Pajama Week, 2013
We’ve wrapped up another Pajama Week at Local Dilettante Studio. Participation was so great it spilled over into other areas of life. My painting buddy Madelaine was disappointed at the thought of missing it.
“We’re at Susan’s house this week.”
“Oh. I wanted to come in my pajamas. . . I’ll do it anyway.”
“You’re on,” I said.
But I woke up at 3:00 AM worrying that I had planned to get groceries at Ballard Market before I went to Susan’s house. I could pull pants on over the pajama bottoms and wear a long coat, but that would spoil the effect of walking into Susan’s house in pajamas. I wasn’t going to stand at her front door in the cold, peeling off pants. It became quite an issue at 3 in the morning.
There are lots of Susans in my life. I asked the Sue who cleans my house once a month if she thought anyone could tell I was wearing pajamas. She looked at the Scotty dogs billowing out of my Uggs and smirked.
“Oh, go ahead and go,” she said. “You do things like that all the time.”
“What does that mean?”
“You know. You’re sort of Out There.”
“Huh,” I thought as I drove off. “I’m sort of Out There.”
I clomped into Ballard Market trying to make eye contact with everyone I passed, trying not to check the state of affairs near the Uggs. But really, who cared? If I saw someone wandering around Ballard Market in their pajamas I wouldn’t even blink.
Then there’s that whole thing about people not noticing middle-aged women. We’re supposed to be invisible. Or as my non-Susan friend Christina said, “Oh yes, when I turned forty, I could shop-lift freely.”
OK, maybe that wasn’t the best observation to make juxtaposed a story about Ballard Market. Moving on. . .
In case you’re new here, Pajama Week was established mostly to cheer me through the dark days of November. Then I decided the need for cheer was greater in January. Under consideration is a plan to have a bi-annual Pajama Week. Students and their entourage come to lessons in their pajamas, drink hot chocolate and roast marshmallows.
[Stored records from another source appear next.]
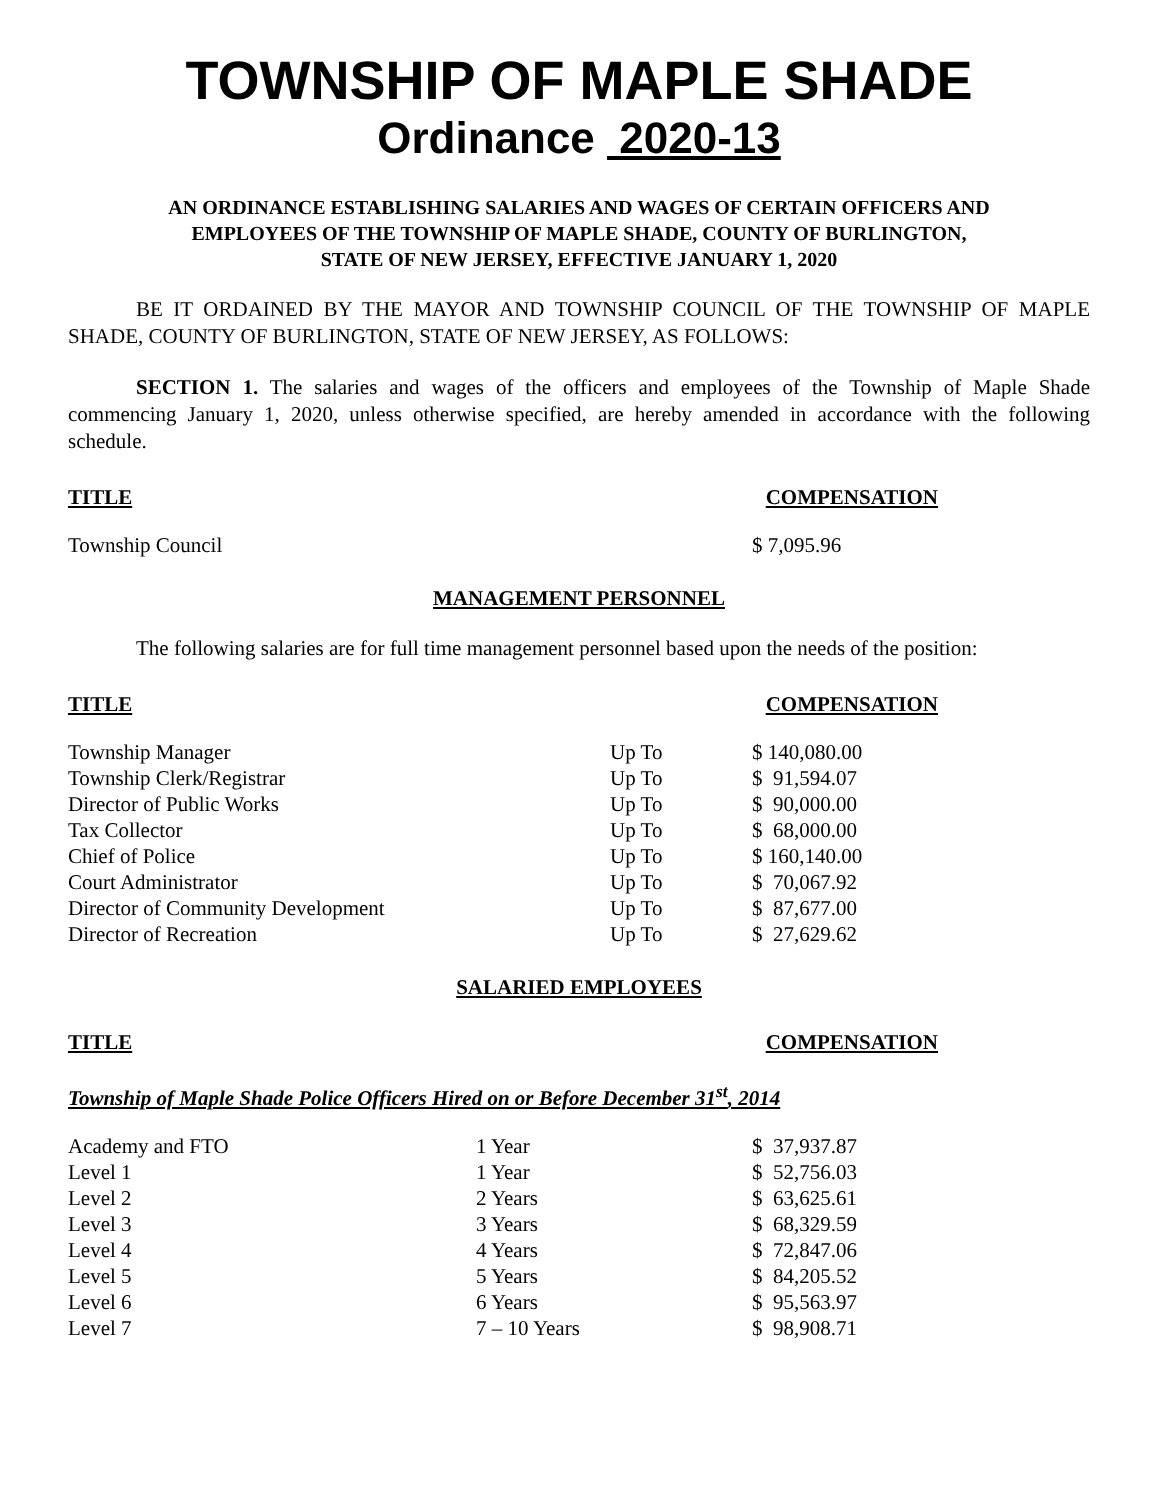TOWNSHIP OF MAPLE SHADE
Ordinance 2020-13
AN ORDINANCE ESTABLISHING SALARIES AND WAGES OF CERTAIN OFFICERS AND
EMPLOYEES OF THE TOWNSHIP OF MAPLE SHADE, COUNTY OF BURLINGTON,
STATE OF NEW JERSEY, EFFECTIVE JANUARY 1, 2020
BE IT ORDAINED BY THE MAYOR AND TOWNSHIP COUNCIL OF THE TOWNSHIP OF MAPLE SHADE, COUNTY OF BURLINGTON, STATE OF NEW JERSEY, AS FOLLOWS:
SECTION 1. The salaries and wages of the officers and employees of the Township of Maple Shade commencing January 1, 2020, unless otherwise specified, are hereby amended in accordance with the following schedule.
TITLE COMPENSATION
| Township Council | | $ 7,095.96 |
MANAGEMENT PERSONNEL
The following salaries are for full time management personnel based upon the needs of the position:
TITLE COMPENSATION
| Township Manager | Up To | $ 140,080.00 |
| Township Clerk/Registrar | Up To | $ 91,594.07 |
| Director of Public Works | Up To | $ 90,000.00 |
| Tax Collector | Up To | $ 68,000.00 |
| Chief of Police | Up To | $ 160,140.00 |
| Court Administrator | Up To | $ 70,067.92 |
| Director of Community Development | Up To | $ 87,677.00 |
| Director of Recreation | Up To | $ 27,629.62 |
SALARIED EMPLOYEES
TITLE COMPENSATION
Township of Maple Shade Police Officers Hired on or Before December 31<sup>st</sup>, 2014
| Academy and FTO | 1 Year | $ 37,937.87 |
| Level 1 | 1 Year | $ 52,756.03 |
| Level 2 | 2 Years | $ 63,625.61 |
| Level 3 | 3 Years | $ 68,329.59 |
| Level 4 | 4 Years | $ 72,847.06 |
| Level 5 | 5 Years | $ 84,205.52 |
| Level 6 | 6 Years | $ 95,563.97 |
| Level 7 | 7 – 10 Years | $ 98,908.71 |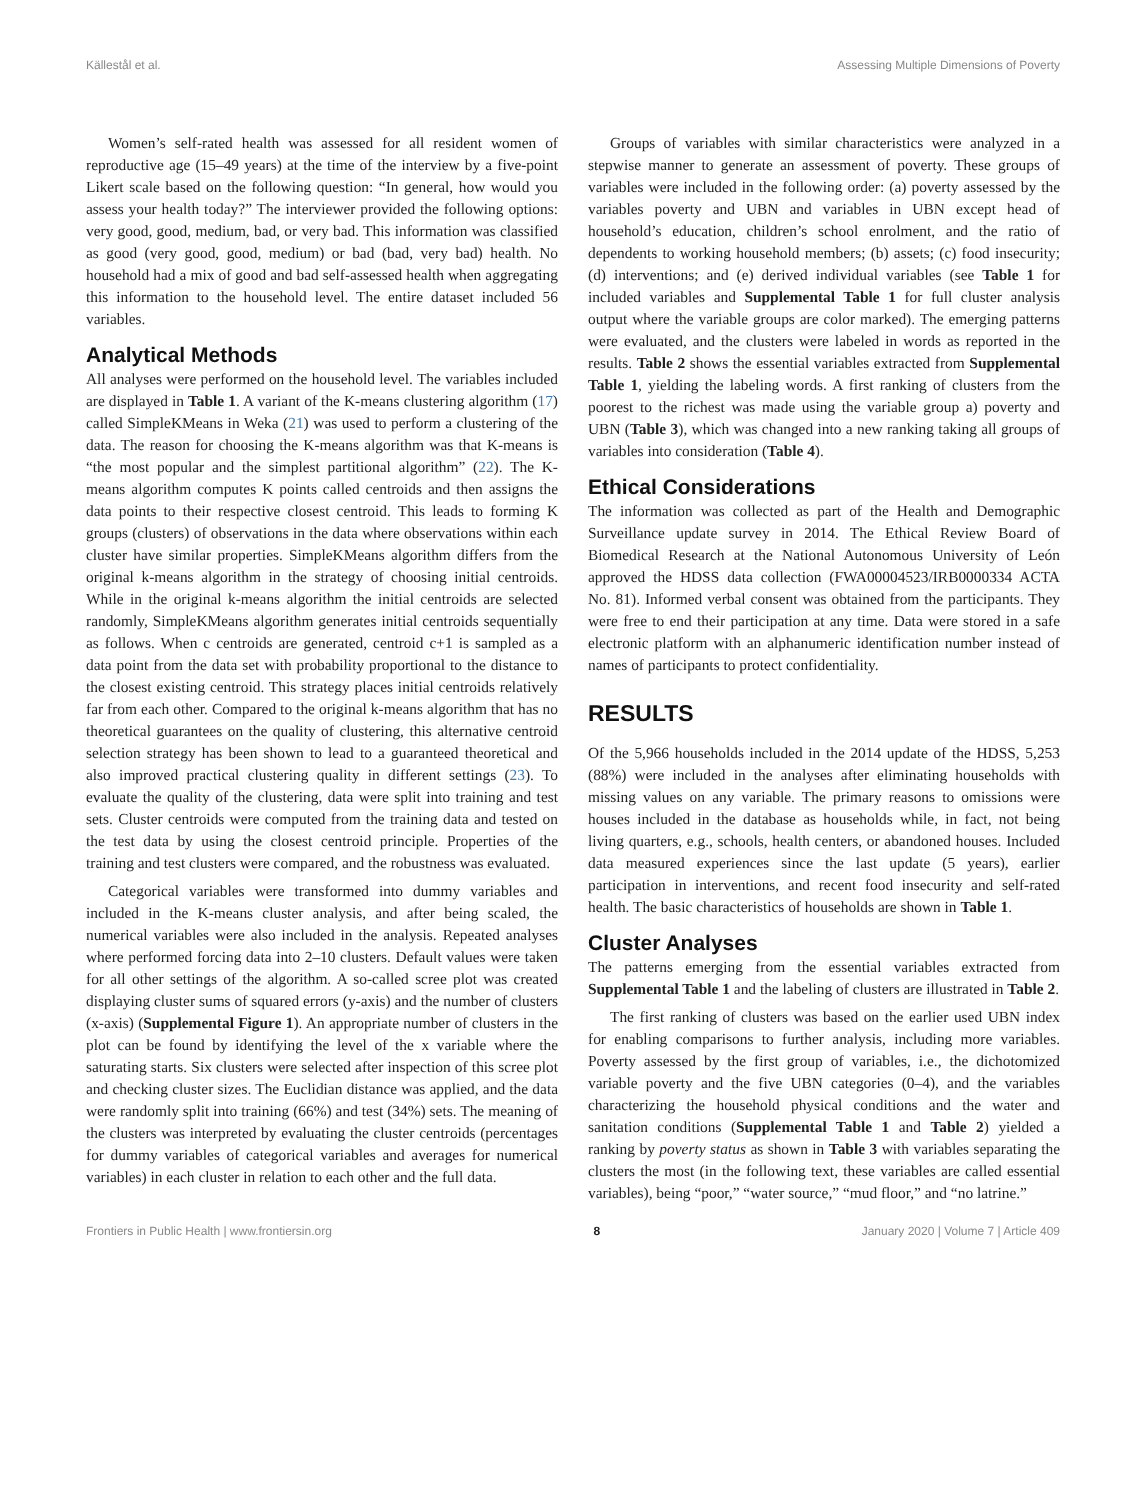Källestål et al. Assessing Multiple Dimensions of Poverty
Women’s self-rated health was assessed for all resident women of reproductive age (15–49 years) at the time of the interview by a five-point Likert scale based on the following question: “In general, how would you assess your health today?” The interviewer provided the following options: very good, good, medium, bad, or very bad. This information was classified as good (very good, good, medium) or bad (bad, very bad) health. No household had a mix of good and bad self-assessed health when aggregating this information to the household level. The entire dataset included 56 variables.
Analytical Methods
All analyses were performed on the household level. The variables included are displayed in Table 1. A variant of the K-means clustering algorithm (17) called SimpleKMeans in Weka (21) was used to perform a clustering of the data. The reason for choosing the K-means algorithm was that K-means is “the most popular and the simplest partitional algorithm” (22). The K-means algorithm computes K points called centroids and then assigns the data points to their respective closest centroid. This leads to forming K groups (clusters) of observations in the data where observations within each cluster have similar properties. SimpleKMeans algorithm differs from the original k-means algorithm in the strategy of choosing initial centroids. While in the original k-means algorithm the initial centroids are selected randomly, SimpleKMeans algorithm generates initial centroids sequentially as follows. When c centroids are generated, centroid c+1 is sampled as a data point from the data set with probability proportional to the distance to the closest existing centroid. This strategy places initial centroids relatively far from each other. Compared to the original k-means algorithm that has no theoretical guarantees on the quality of clustering, this alternative centroid selection strategy has been shown to lead to a guaranteed theoretical and also improved practical clustering quality in different settings (23). To evaluate the quality of the clustering, data were split into training and test sets. Cluster centroids were computed from the training data and tested on the test data by using the closest centroid principle. Properties of the training and test clusters were compared, and the robustness was evaluated.
Categorical variables were transformed into dummy variables and included in the K-means cluster analysis, and after being scaled, the numerical variables were also included in the analysis. Repeated analyses where performed forcing data into 2–10 clusters. Default values were taken for all other settings of the algorithm. A so-called scree plot was created displaying cluster sums of squared errors (y-axis) and the number of clusters (x-axis) (Supplemental Figure 1). An appropriate number of clusters in the plot can be found by identifying the level of the x variable where the saturating starts. Six clusters were selected after inspection of this scree plot and checking cluster sizes. The Euclidian distance was applied, and the data were randomly split into training (66%) and test (34%) sets. The meaning of the clusters was interpreted by evaluating the cluster centroids (percentages for dummy variables of categorical variables and averages for numerical variables) in each cluster in relation to each other and the full data.
Groups of variables with similar characteristics were analyzed in a stepwise manner to generate an assessment of poverty. These groups of variables were included in the following order: (a) poverty assessed by the variables poverty and UBN and variables in UBN except head of household’s education, children’s school enrolment, and the ratio of dependents to working household members; (b) assets; (c) food insecurity; (d) interventions; and (e) derived individual variables (see Table 1 for included variables and Supplemental Table 1 for full cluster analysis output where the variable groups are color marked). The emerging patterns were evaluated, and the clusters were labeled in words as reported in the results. Table 2 shows the essential variables extracted from Supplemental Table 1, yielding the labeling words. A first ranking of clusters from the poorest to the richest was made using the variable group a) poverty and UBN (Table 3), which was changed into a new ranking taking all groups of variables into consideration (Table 4).
Ethical Considerations
The information was collected as part of the Health and Demographic Surveillance update survey in 2014. The Ethical Review Board of Biomedical Research at the National Autonomous University of León approved the HDSS data collection (FWA00004523/IRB0000334 ACTA No. 81). Informed verbal consent was obtained from the participants. They were free to end their participation at any time. Data were stored in a safe electronic platform with an alphanumeric identification number instead of names of participants to protect confidentiality.
RESULTS
Of the 5,966 households included in the 2014 update of the HDSS, 5,253 (88%) were included in the analyses after eliminating households with missing values on any variable. The primary reasons to omissions were houses included in the database as households while, in fact, not being living quarters, e.g., schools, health centers, or abandoned houses. Included data measured experiences since the last update (5 years), earlier participation in interventions, and recent food insecurity and self-rated health. The basic characteristics of households are shown in Table 1.
Cluster Analyses
The patterns emerging from the essential variables extracted from Supplemental Table 1 and the labeling of clusters are illustrated in Table 2.
The first ranking of clusters was based on the earlier used UBN index for enabling comparisons to further analysis, including more variables. Poverty assessed by the first group of variables, i.e., the dichotomized variable poverty and the five UBN categories (0–4), and the variables characterizing the household physical conditions and the water and sanitation conditions (Supplemental Table 1 and Table 2) yielded a ranking by poverty status as shown in Table 3 with variables separating the clusters the most (in the following text, these variables are called essential variables), being “poor,” “water source,” “mud floor,” and “no latrine.”
Frontiers in Public Health | www.frontiersin.org 8 January 2020 | Volume 7 | Article 409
It’s a good week to be a younger sibling.
More adult students came in their nightclothes than in years past, and a high school student who has forgotten for three years, remembered. High school-aged boys endearingly sneaked their bathrobes into the house and changed in the bathroom. Chris, the unclassifiable, didn’t make her lesson but both she and Starfire, the Chinook, are expected to be in their pajamas at the next lesson. No one gets out of Pajama Week that easily.
For sheer exuberance, there was nothing like the girls who come on Wednesday. Talia, aged 6, is currently my youngest piano student. She and her little sister, Lalia, spilled out of the car shrieking, “We’re in our pajamas!!” They tumbled into my house like it was Christmas morning.
I watched Talia choose a marshmallow. “Be sure to touch them all,” I said as I handed her the roasting stick.
It was the same with the Frangos. The two girls hovered over the bowl, their fingers delicately crinkling the paper in exquisite deliberation over which of the identical candies would be their choice. How great to be six years old. Everything is new, even Frangos, even those peppermint starburst candy things.
Pajama Week is a restorative. It’s like Days of Misrule when everything is upside down. When I dress for work, I put on PJs. The line between work and the rest of life gets blurrier than it already is for a self-employed person as evidenced by the trip to Ballard Market. I’ll know I am truly Out There when I wear PJs to OK Chorale rehearsals. Pajama Rehearsal. That may be an idea whose time has come.